*Written exercise*:
Can you revise the records below so that "visible" becomes "in view" wherever it occurs, leaving every other part unchanged?

[Dataset records]

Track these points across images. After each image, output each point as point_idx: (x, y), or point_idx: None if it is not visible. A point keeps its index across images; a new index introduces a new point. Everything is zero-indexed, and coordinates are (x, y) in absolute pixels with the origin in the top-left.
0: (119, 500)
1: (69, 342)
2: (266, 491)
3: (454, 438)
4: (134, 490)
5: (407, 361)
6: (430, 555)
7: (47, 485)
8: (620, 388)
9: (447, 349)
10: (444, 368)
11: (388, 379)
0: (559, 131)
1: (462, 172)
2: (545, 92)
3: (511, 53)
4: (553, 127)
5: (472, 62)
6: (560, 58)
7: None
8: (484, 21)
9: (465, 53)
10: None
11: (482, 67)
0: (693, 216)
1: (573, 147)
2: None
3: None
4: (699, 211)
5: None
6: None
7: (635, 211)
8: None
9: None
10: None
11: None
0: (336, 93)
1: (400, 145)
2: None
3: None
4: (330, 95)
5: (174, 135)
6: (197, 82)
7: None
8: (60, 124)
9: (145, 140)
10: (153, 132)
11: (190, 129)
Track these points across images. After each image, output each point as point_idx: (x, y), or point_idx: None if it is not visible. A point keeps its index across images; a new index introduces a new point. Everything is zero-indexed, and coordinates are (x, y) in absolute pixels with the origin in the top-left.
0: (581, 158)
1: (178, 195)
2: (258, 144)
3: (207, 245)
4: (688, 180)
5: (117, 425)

*Result of the task*:
Track these points across images. After each image, output each point as point_idx: (x, y), or point_idx: None if it is not in view. A point keeps its index across images; a new index introduces a new point. Everything is zero-indexed, and coordinates are (x, y) in absolute pixels with the origin in the top-left.
0: (119, 500)
1: (69, 342)
2: (266, 491)
3: (454, 438)
4: (134, 490)
5: (407, 361)
6: (430, 555)
7: (47, 485)
8: (620, 388)
9: (447, 349)
10: (444, 368)
11: (388, 379)
0: (559, 131)
1: (462, 172)
2: (545, 92)
3: (511, 53)
4: (553, 127)
5: (472, 62)
6: (560, 58)
7: None
8: (484, 21)
9: (465, 53)
10: None
11: (482, 67)
0: (693, 216)
1: (573, 147)
2: None
3: None
4: (699, 211)
5: None
6: None
7: (635, 211)
8: None
9: None
10: None
11: None
0: (336, 93)
1: (400, 145)
2: None
3: None
4: (330, 95)
5: (174, 135)
6: (197, 82)
7: None
8: (60, 124)
9: (145, 140)
10: (153, 132)
11: (190, 129)
Track these points across images. After each image, output each point as point_idx: (x, y), or point_idx: None if it is not in view. A point keeps its index across images; a new index introduces a new point. Everything is zero-indexed, and coordinates are (x, y) in absolute pixels with the origin in the top-left.
0: (581, 158)
1: (178, 195)
2: (258, 144)
3: (207, 245)
4: (688, 180)
5: (117, 425)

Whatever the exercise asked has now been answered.